-- Selected text follows --

Life After Taxes

How did the US economy change after the Federal Income Tax was imposed? Did people spend less or just save less? Did the government put anything back in to the private sector? Did life change much at all?

This isn’t for a school essay or anything. I just was reminded yesterday that there hasn’t always been an income tax.

Well, the earliest income tax in the US was only a moderate levy on very rich people, and there was no payroll tax, so I would assume the effect was not great at first.

The first income tax rate was 1% for all income under $20,000 which is the equivalent of over $400,000 today, as this amazing set of tables of current and adjusted rates shows. That was raised to 4% and then 6% for WWI before being lowered again.

For the vast majority of people, this was a minuscule amount of money. It didn’t change anybody’s spending habits. The major effect was to allow Prohibition to be passed. IIRC, the majority of all tax revenue raised in the country had come from excise taxes on liquor. Without them, the government would have been bankrupt.

-- Selected text concluded --
-- Data provided follows --

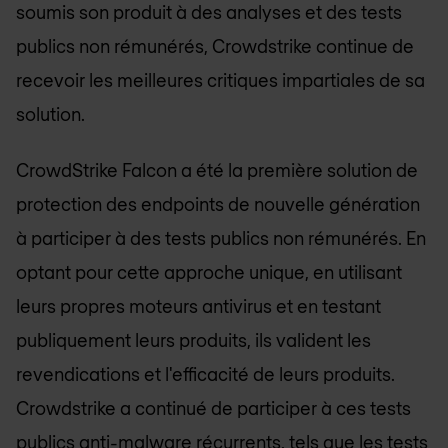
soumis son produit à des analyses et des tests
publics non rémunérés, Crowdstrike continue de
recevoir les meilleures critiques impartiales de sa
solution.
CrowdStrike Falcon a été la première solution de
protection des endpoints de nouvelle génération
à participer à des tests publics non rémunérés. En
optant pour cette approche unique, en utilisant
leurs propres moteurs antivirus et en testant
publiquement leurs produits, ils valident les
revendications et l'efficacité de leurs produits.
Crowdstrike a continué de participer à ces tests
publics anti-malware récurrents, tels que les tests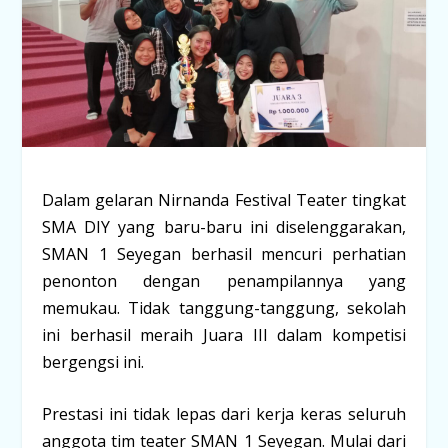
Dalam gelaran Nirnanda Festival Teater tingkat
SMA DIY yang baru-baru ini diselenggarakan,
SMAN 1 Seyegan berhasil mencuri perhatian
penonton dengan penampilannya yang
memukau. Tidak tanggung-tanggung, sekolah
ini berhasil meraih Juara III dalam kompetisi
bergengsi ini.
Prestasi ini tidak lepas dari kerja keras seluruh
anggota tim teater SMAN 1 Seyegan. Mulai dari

-- Data provided concluded --
-- Data provided follows --

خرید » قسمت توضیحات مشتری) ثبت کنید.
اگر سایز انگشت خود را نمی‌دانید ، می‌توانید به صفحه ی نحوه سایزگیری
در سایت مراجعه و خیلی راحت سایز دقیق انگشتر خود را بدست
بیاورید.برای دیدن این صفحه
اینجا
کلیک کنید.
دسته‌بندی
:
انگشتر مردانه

-- Data provided concluded --

▸ What you are asked to do
Extract the complete "Life After Taxes" text from the page, word for word.

▸ Answer to this problem
Life After Taxes

How did the US economy change after the Federal Income Tax was imposed? Did people spend less or just save less? Did the government put anything back in to the private sector? Did life change much at all?

This isn’t for a school essay or anything. I just was reminded yesterday that there hasn’t always been an income tax.

Well, the earliest income tax in the US was only a moderate levy on very rich people, and there was no payroll tax, so I would assume the effect was not great at first.

The first income tax rate was 1% for all income under $20,000 which is the equivalent of over $400,000 today, as this amazing set of tables of current and adjusted rates shows. That was raised to 4% and then 6% for WWI before being lowered again.

For the vast majority of people, this was a minuscule amount of money. It didn’t change anybody’s spending habits. The major effect was to allow Prohibition to be passed. IIRC, the majority of all tax revenue raised in the country had come from excise taxes on liquor. Without them, the government would have been bankrupt.